Once Inn, Now Out

Family Hotels and Inns in Bali Capital of Denpasar Being Squeezed Out of the Accommodation Market

(10/28/2012)

The once lucrative business of operating small family inns and home stays in Denpasar is in danger of becoming a part of Bali’s past, as many of the island’s losmens, Hotel Melati and Pondok Wisata are facing a non-sustainable economic future.

The backpackers, domestic tourists and traders who once filled these small hotels continue to come to Bali in record numbers but have forsaken these traditional forms of accommodation in favor of city hotels, furnished apartments and private residences available for rent on a monthly basis.

Occurring simultaneously with this downturn in business has been a burdensome increase in property taxes and a system of local taxation in which officials insists a “minimal” hotel occupancy tax rate apply, regardless of whether or not guests have occupied the small inns.

Quoted by Denpost, some small inn operators complain that it is not uncommon to go for a entire week without a new guest checking into their rooms that rent for as little as Rp. 100,000 per night (US$11).

In fact, the small hotels are finding it difficult to compete with the numerous City Hotels now operating in Bali’s Capital of Denpasar that offer air conditioned rooms with private en suite facilities, TVs and WiFi services at rates as low as Rp. 330,000 a night (US$34).

Local inn operators and other critics of the wave of City Hotels complain that Denpasar authorities too readily grant licenses to new hotels, ignoring rules existing regulations on setbacks, minimum room size, minimum number of parking spaces and green-coefficients of 40% from the total building area in the permit process.

In response, Denpasar Tourism officials respond by saying the additional numbers of rooms are still needed to facilitate growing tourist arrivals and that the root cause of the empty small hotels and inns is the poor management of those businesses. 

Putu Budiasa, the head of Denpasar’s Tourism office said: “Many of the ‘Melati’ hotels in Denpasar are managed under family business model and are not professional.

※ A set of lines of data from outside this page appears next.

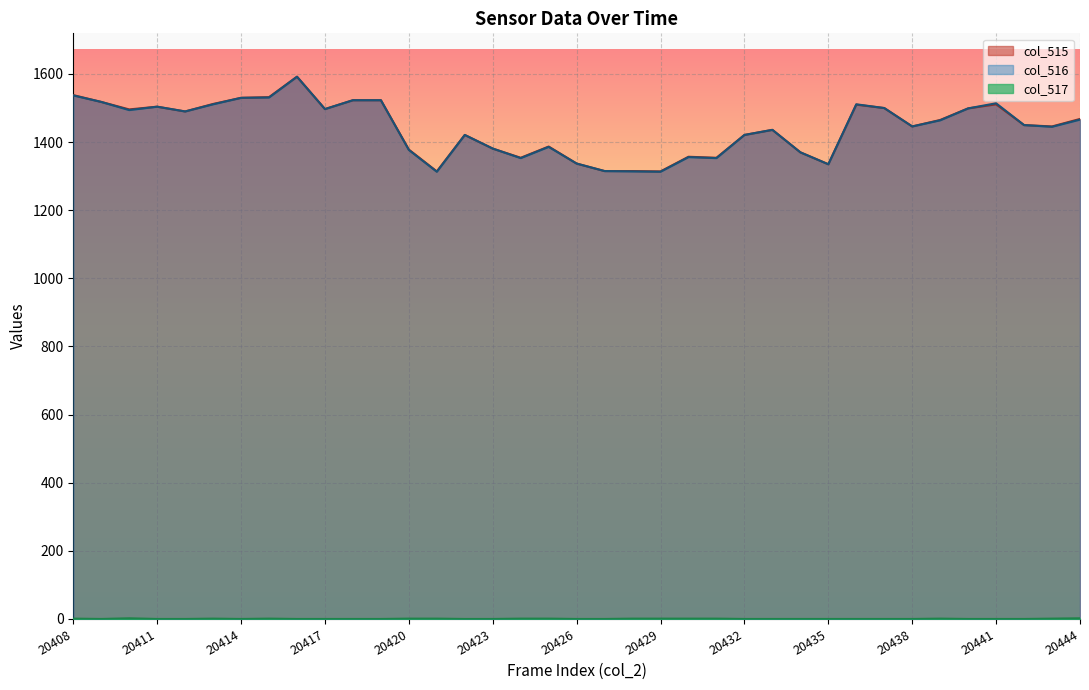

Count the number of categories in the chart.

37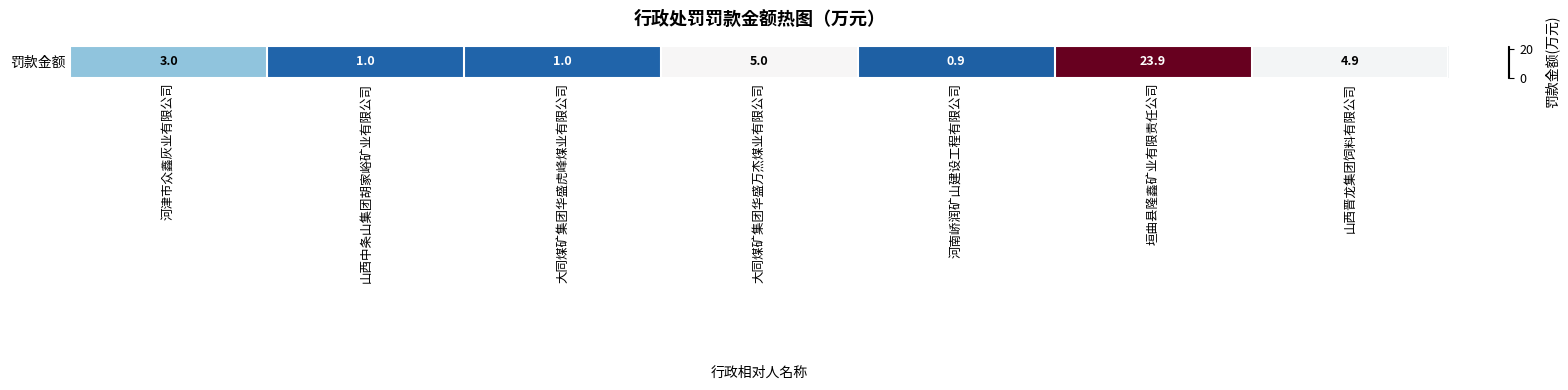

Reading left to right, list all the values displayed in this chart.

3.0	1.0	1.0	5.0	0.9	23.9	4.9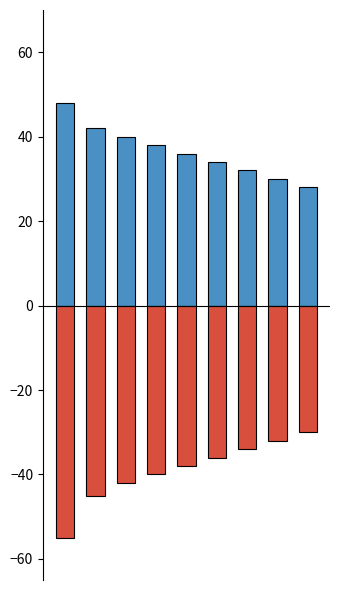

Reading left to right, list all the values displayed in this chart.

Положительные: 0=48	1=42	2=40	3=38	4=36	5=34	6=32	7=30	8=28
Отрицательные: 0=-55	1=-45	2=-42	3=-40	4=-38	5=-36	6=-34	7=-32	8=-30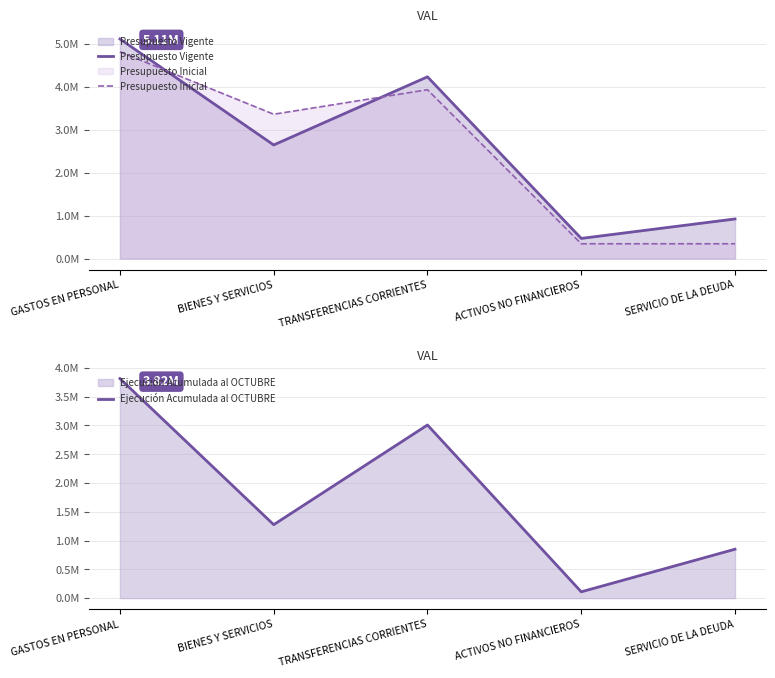

Which series has the largest range (max minus min)?

Presupuesto Vigente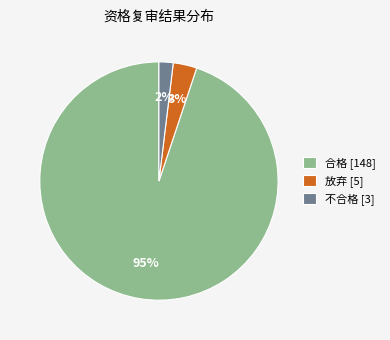

Which has a higher value, 放弃 or 不合格?

放弃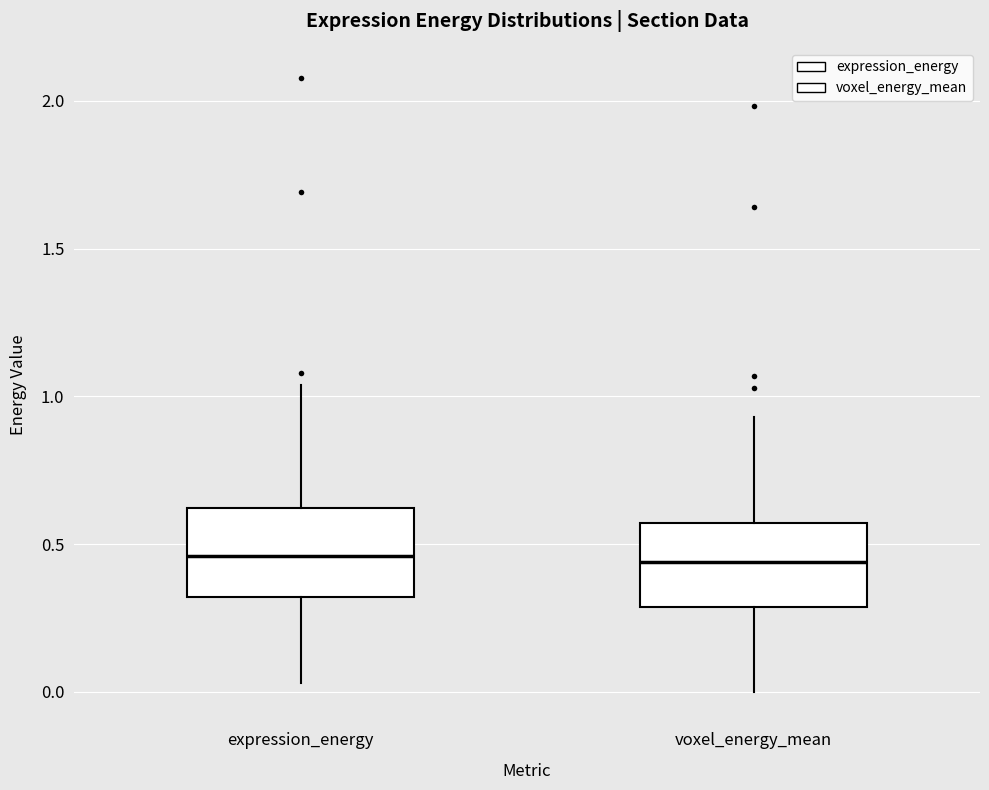

Where is the upper edge of the box for voxel_energy_mean on the y-axis? The values are not printed on the chart, so give them approximately, as read against the axis.

0.55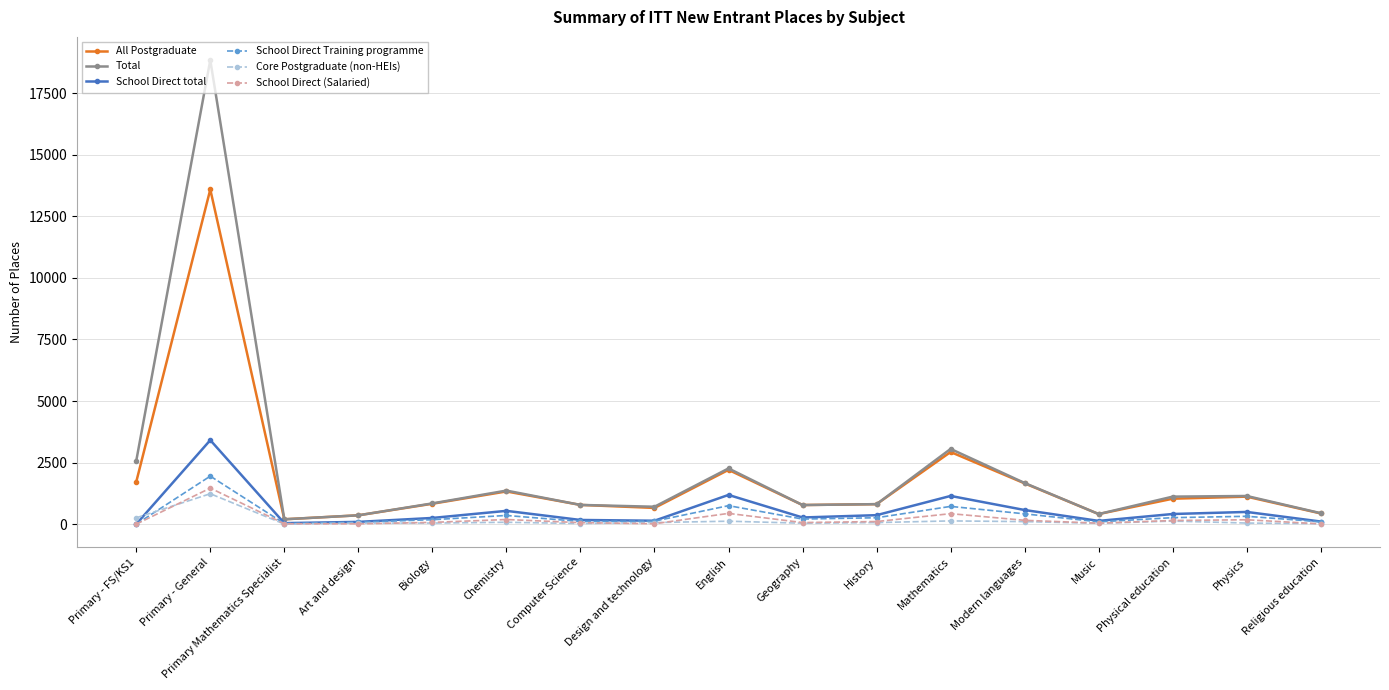

What is the greatest value displayed?

18844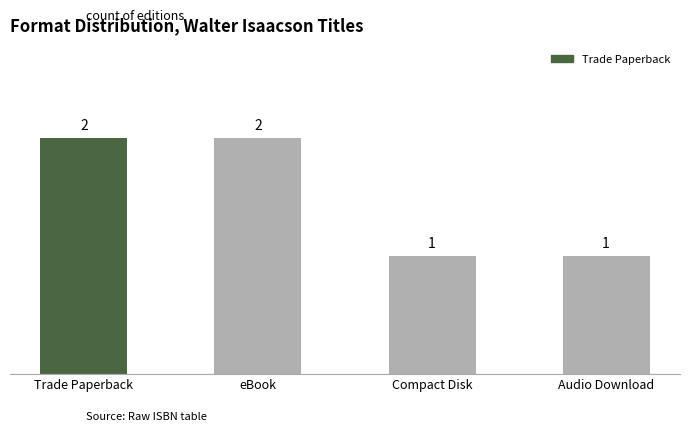

What is the label of the 2nd bar from the right?

Compact Disk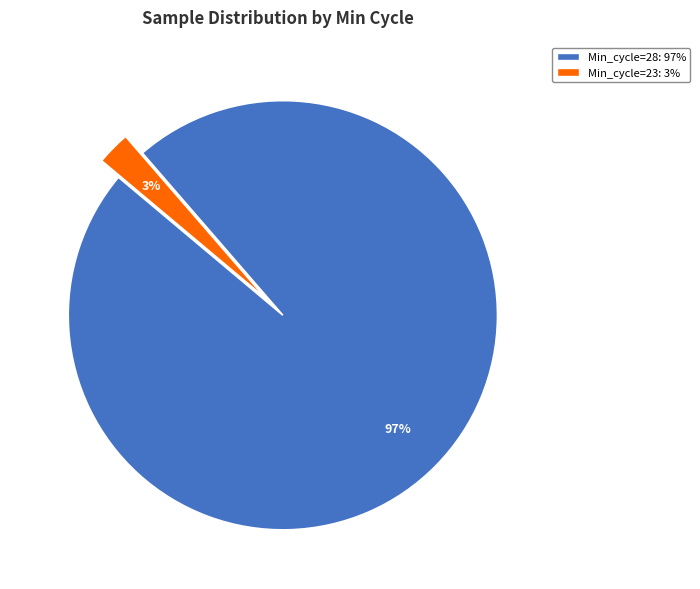

Does any single category account for the majority?

Yes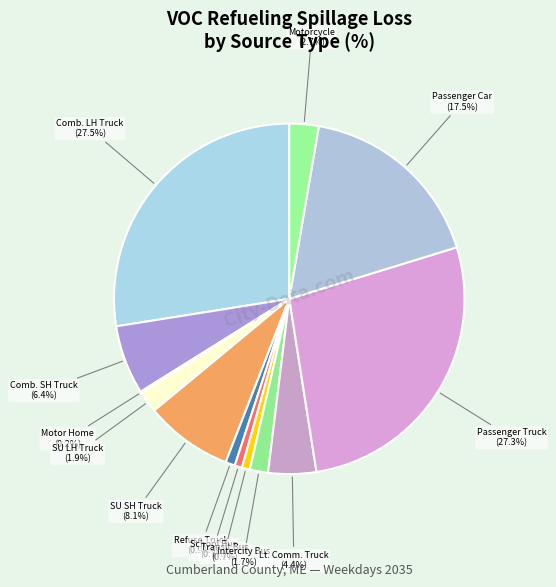

Which has a higher value, Passenger Truck or SU LH Truck?

Passenger Truck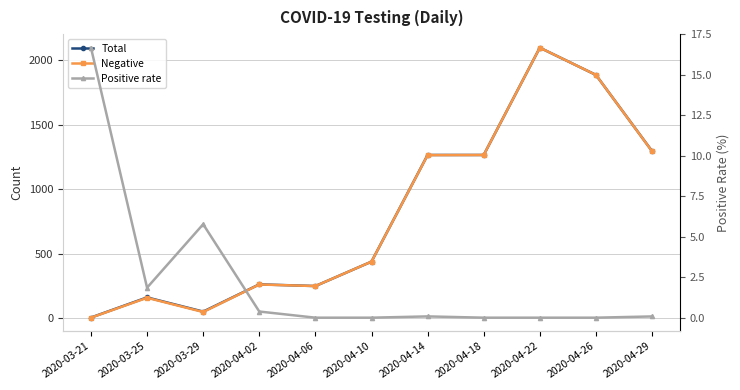

The value of Positive rate at 2020-04-02 is 0.4. True or false?

True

This fact is surely influenced by the lack of synergy in the staffing and level of service they offer to their guests.”

In addition to failings of management, Budiasa also points to the declining physical state of many of these hotels and the lack of renovation. “If hotels are good, clean and neat then automatically their will exist a desire to use these properties, This is what is sometimes not acknowledged by the hotels’ owners,” cautioned Budiasa.

Budiasa told the press that Denpasar currently has 195 melati hotels, 34 pondok wisata and 28 starred hotels.

Budiasa said his office has received no reports of local hotels going bankrupt, saying his office provides training and guidance to small hotel owners to help them remain financially sustainable.